Earlier this month, Jair Bolsonaro classified Petrobras' profits as "rape". It turns out that in the first three months of this year alone, Petrobras earned US$ 9.405 billion (R$ 44.6 billion). This mega billing represents a jump of 3.000% compared to the same period in 2021 (gain of R$ 1.3 billion). The president of the state-owned company, José Mauro Ferreira Coelho said that the billionaire profit is not related to fuel price adjustments.

Also a pre-candidate, Lula has standardized his speeches when criticizing the PPI. The PT already promises to do what he calls “Brazilianizing” fuel prices. Ciro Gomes also follows the same line when he says that Petrobras is plundering the Brazilian people and that part of the profits disclosed will go to minority shareholders, who are bankers in Brazil and abroad.
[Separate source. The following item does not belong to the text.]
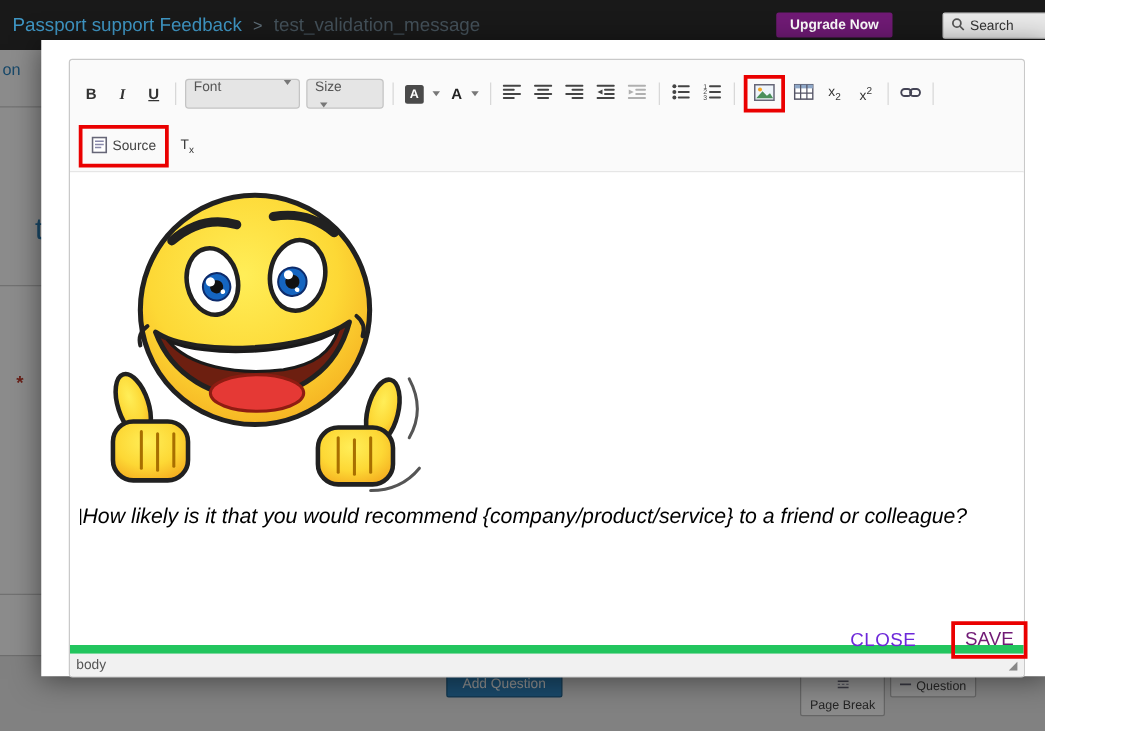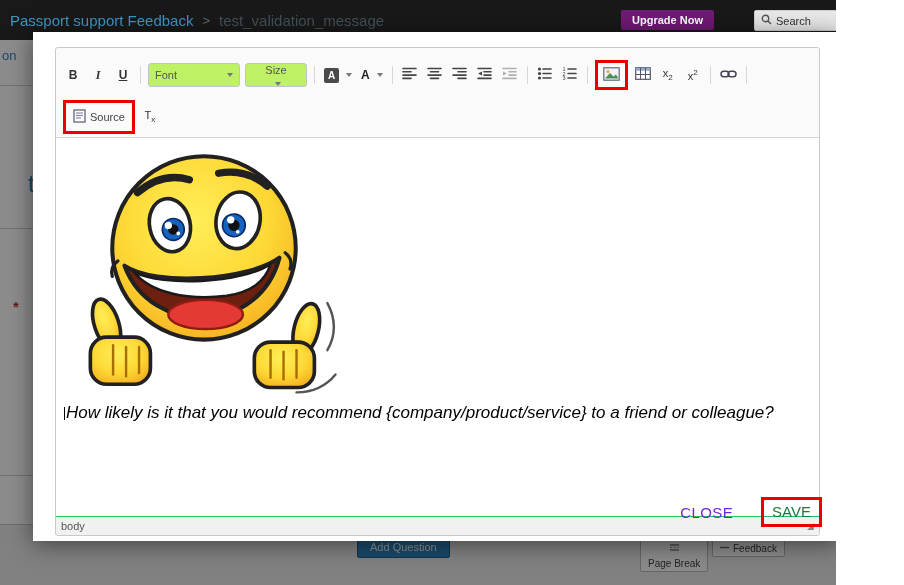"Font" .dropdown { align-items: center -> none; background: #bef264 -> #e5e5e5 }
Brazilian oil export numbers

Brazil produces around 3 million barrels of oil per day and exports around 1.4 million bpd, which represents more than 40% of extraction. Half of these exports go to powerful private companies such as Shell, Repsol, Toral and Galp.

Last year Brazil exported 67,564,850 tons of oil (483 million barrels), being the third most sold Brazilian product abroad, behind only soy and iron ore.

Still in 2022, Brazil's oil production should start to increase and reach 78% of growth by 2031, making the country reach the fifth place among the countries that most export the product on the planet.

According to eat stat, the main countries to which Brazil exported the most oil in 2021 were: China (US$ 14.3 billion), USA (US$ 3.1 billion), India (US$ 2.2 billion), Chile (US$ 1.96 billion ), Portugal (US$ 1.63 billion), South Korea (US$ 1.46 billion), the Netherlands (US$ 1.21 billion), Spain (US$ 1.08 billion), Singapore (US$ 1.01 billion) and Malaysia (US$ 795 million).